In the whole ileum preparation, the prostaglandin synthetase inhibitors reduced nicotine induced contractions more than those induced by transmural -timulation. Much higher concentrations were required to inhibit transmurally stimulated contractions. This suggests that the prostaglandin synthetase inhibitors were not acting by interfering with nerve impulse conduction.
Indomethacin, sodium meclofenamate and ketoprofen (1 ugml⁻¹) reduced both basal and transmural stimulation induced release of acetylcholine from the longitudinal muscle strip at different frequencies of stimulation.
The inhibitory action of prostaglandin synthetase inhibitors on acetylcholine output was reversed by PGE₂ (2.5 ngml⁻¹) but not PGG₂.
It is proposed that prostaglandin synthetase inhibitors reduce the response to indirect stimuli by reducing acetylcholine output.

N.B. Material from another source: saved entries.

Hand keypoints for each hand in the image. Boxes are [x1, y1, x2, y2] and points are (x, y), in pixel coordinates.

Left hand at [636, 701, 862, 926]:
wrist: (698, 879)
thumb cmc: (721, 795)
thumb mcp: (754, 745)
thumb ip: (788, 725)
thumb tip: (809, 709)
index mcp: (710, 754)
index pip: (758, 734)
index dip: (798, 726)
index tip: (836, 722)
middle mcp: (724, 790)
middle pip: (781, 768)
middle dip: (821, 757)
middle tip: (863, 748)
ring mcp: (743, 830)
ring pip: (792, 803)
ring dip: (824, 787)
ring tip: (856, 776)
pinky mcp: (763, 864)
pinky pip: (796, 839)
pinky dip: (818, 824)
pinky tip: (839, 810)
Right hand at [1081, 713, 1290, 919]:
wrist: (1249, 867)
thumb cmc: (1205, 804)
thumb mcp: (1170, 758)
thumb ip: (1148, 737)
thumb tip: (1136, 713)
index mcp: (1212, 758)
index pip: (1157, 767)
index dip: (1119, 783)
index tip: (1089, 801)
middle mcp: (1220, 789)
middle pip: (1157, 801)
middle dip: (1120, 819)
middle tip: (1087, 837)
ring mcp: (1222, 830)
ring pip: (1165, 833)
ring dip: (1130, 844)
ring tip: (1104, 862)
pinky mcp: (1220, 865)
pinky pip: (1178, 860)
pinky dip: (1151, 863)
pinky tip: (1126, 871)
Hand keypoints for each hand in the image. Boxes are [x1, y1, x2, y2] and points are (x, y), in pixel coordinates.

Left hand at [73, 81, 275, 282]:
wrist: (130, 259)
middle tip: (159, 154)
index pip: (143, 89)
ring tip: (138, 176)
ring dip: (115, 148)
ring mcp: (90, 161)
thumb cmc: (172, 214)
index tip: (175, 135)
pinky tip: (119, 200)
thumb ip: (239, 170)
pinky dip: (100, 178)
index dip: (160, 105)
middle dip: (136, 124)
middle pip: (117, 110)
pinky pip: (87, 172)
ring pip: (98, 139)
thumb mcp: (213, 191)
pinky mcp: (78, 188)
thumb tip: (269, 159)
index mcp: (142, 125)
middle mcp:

The inhibition of acetylcholine release by prostaglandin synthetase inhibitors and its reversal by PGE₂ can be interpreted as a pharmacological interaction between the two agents; or it can be interpreted to mean that a prostaglandin plays a facilitatory role in acetylcholine release mechanism.
Description
A Thesis in the Department of Pharmacology and Therapeutics, submitted to the Faculty of Basic Medical Sciences and Pharmacy, College of Medicine in partial fulfillment of the requirements for the Degree of Doctor of Philosophy of the University of Ibadan.